◆ **Your objective**
Count the lines in the records below that contain the word "demonstrated", and give only that count.

Source data
+ + + +
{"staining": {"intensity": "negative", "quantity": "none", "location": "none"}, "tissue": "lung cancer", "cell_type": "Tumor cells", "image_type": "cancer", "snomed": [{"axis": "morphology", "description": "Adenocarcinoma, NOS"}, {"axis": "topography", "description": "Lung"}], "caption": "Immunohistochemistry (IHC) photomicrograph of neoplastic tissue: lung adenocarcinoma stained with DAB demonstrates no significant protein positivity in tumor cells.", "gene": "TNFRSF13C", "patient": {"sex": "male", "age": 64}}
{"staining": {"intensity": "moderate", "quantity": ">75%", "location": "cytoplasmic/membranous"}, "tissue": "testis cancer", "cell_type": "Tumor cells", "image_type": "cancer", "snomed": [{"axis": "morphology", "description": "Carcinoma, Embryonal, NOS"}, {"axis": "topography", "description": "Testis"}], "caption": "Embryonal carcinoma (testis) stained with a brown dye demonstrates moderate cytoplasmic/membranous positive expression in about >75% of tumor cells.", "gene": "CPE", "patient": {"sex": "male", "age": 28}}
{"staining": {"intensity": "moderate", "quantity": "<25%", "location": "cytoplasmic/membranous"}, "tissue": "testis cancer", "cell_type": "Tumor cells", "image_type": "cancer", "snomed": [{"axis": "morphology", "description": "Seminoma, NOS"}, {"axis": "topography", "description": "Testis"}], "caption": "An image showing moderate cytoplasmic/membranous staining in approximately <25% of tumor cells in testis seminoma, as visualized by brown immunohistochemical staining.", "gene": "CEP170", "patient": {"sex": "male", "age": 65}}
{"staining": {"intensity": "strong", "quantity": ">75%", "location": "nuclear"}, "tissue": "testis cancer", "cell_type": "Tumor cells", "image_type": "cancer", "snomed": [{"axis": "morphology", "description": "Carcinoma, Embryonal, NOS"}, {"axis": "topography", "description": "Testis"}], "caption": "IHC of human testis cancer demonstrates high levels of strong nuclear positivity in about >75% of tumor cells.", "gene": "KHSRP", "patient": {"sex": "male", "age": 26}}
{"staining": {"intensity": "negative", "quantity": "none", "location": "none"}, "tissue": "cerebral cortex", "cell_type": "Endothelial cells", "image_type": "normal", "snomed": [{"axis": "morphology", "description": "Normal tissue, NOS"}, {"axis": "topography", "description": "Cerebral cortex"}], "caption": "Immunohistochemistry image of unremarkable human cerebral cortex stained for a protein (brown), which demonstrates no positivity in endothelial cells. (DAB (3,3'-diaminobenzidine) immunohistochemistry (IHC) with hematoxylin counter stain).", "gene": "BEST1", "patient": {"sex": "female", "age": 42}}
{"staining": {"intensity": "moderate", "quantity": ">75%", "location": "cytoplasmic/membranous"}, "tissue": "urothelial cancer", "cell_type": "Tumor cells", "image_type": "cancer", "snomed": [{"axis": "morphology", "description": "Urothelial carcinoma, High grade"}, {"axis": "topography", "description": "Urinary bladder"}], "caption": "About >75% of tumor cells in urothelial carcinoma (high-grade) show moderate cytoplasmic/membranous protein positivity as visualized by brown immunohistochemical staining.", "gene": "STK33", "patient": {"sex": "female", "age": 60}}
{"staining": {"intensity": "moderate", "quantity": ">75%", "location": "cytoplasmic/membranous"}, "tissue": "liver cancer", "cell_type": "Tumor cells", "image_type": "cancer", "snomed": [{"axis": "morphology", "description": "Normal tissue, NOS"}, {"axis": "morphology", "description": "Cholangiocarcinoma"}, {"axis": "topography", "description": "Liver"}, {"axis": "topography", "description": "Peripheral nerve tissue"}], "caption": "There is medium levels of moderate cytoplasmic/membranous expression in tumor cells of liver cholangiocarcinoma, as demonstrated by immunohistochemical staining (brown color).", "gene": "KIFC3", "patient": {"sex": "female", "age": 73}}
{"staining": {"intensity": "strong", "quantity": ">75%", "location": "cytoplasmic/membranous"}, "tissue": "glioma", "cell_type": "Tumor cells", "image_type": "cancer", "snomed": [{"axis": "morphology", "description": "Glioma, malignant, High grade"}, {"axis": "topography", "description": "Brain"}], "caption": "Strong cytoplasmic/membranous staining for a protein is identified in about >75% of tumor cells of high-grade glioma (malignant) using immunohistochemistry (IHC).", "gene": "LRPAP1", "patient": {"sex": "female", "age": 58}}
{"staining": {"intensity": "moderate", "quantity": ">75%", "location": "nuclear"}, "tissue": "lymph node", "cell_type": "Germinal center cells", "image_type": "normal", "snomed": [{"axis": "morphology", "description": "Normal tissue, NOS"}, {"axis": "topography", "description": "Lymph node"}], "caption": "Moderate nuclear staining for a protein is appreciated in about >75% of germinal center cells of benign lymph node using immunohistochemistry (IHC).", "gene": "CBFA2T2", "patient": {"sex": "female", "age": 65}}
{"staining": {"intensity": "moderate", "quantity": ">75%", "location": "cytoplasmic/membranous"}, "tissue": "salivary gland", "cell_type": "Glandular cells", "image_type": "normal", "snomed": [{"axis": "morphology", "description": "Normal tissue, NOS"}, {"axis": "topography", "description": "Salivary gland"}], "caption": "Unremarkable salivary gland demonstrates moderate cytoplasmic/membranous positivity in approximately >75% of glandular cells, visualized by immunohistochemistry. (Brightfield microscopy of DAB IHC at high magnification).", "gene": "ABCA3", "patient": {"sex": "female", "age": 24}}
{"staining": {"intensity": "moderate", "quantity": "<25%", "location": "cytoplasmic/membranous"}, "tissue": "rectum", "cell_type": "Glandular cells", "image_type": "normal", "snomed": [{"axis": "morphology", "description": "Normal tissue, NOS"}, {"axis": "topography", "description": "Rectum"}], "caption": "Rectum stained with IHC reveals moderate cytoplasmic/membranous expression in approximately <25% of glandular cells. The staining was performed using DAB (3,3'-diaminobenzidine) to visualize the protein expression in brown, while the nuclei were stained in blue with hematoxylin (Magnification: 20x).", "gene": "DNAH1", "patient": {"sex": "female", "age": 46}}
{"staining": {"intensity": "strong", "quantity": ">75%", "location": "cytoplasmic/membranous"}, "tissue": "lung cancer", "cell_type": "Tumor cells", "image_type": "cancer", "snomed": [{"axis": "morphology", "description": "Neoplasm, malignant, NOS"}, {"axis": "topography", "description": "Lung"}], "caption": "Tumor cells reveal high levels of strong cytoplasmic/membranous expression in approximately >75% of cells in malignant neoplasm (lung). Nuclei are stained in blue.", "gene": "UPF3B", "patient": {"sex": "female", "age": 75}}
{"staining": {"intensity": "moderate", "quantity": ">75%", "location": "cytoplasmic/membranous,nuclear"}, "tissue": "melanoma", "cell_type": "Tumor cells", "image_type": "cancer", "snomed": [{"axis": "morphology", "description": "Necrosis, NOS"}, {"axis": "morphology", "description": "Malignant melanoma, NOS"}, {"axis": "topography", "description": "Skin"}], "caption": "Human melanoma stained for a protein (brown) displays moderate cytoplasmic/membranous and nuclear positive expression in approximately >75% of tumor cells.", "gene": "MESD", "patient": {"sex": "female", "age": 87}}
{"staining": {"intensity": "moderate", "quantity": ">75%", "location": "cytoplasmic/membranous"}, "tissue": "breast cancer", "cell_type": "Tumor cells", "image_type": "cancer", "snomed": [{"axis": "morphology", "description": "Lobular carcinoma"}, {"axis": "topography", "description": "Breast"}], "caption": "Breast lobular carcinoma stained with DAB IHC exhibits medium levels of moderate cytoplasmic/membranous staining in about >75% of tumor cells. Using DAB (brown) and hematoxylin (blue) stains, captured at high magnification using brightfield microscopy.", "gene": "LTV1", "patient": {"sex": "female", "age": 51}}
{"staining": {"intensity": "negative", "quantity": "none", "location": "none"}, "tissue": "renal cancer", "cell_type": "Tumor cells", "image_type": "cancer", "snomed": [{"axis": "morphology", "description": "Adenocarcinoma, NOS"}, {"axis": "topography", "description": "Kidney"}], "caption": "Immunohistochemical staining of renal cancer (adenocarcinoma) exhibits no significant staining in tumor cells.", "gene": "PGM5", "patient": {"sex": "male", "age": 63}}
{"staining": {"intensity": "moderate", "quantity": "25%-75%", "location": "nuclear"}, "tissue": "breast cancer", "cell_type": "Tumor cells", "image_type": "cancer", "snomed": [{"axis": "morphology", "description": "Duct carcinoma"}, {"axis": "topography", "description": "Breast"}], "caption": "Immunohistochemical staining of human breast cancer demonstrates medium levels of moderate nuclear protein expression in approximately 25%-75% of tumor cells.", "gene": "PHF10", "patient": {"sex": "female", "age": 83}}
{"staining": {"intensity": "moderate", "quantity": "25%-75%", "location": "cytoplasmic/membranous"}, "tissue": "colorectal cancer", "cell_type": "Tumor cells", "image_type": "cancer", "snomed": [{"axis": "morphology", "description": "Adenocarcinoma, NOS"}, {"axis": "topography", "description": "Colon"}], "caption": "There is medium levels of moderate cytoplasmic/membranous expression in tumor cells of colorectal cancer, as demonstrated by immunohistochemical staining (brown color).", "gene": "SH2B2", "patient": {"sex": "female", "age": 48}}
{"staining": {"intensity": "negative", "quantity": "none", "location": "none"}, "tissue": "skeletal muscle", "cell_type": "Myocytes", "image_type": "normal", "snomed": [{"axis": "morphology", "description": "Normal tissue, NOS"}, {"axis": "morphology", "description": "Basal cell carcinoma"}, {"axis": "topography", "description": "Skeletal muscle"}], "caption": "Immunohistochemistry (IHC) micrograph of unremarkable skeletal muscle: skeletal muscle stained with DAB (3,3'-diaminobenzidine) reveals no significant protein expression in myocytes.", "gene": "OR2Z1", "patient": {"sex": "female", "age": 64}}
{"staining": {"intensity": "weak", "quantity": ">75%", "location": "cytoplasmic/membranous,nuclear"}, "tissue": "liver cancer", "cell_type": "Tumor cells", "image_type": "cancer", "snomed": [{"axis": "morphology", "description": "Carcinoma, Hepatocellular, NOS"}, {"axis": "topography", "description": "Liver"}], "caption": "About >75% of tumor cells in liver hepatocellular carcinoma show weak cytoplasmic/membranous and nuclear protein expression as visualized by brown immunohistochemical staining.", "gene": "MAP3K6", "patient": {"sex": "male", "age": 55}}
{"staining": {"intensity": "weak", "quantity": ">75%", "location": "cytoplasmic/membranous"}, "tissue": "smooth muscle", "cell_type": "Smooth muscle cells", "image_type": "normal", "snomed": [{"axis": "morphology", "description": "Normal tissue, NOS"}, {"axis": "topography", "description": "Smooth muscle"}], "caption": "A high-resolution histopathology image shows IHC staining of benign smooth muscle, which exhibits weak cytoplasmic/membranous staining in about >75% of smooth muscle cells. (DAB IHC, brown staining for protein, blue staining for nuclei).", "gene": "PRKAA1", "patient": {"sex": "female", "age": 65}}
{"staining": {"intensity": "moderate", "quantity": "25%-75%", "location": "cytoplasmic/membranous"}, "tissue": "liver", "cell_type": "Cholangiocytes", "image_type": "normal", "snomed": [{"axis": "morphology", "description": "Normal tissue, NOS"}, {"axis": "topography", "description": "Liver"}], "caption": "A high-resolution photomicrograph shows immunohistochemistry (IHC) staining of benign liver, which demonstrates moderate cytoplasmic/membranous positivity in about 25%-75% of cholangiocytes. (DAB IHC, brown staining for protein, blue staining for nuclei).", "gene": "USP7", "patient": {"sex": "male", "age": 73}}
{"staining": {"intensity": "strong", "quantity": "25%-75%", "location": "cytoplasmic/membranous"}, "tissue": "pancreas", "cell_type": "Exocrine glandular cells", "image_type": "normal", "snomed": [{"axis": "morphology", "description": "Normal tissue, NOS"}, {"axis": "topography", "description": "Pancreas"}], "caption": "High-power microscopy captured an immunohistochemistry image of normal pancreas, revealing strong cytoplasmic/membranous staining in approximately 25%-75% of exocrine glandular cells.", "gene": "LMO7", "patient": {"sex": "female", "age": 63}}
+ + + +
◆ **Result for this exercise**
2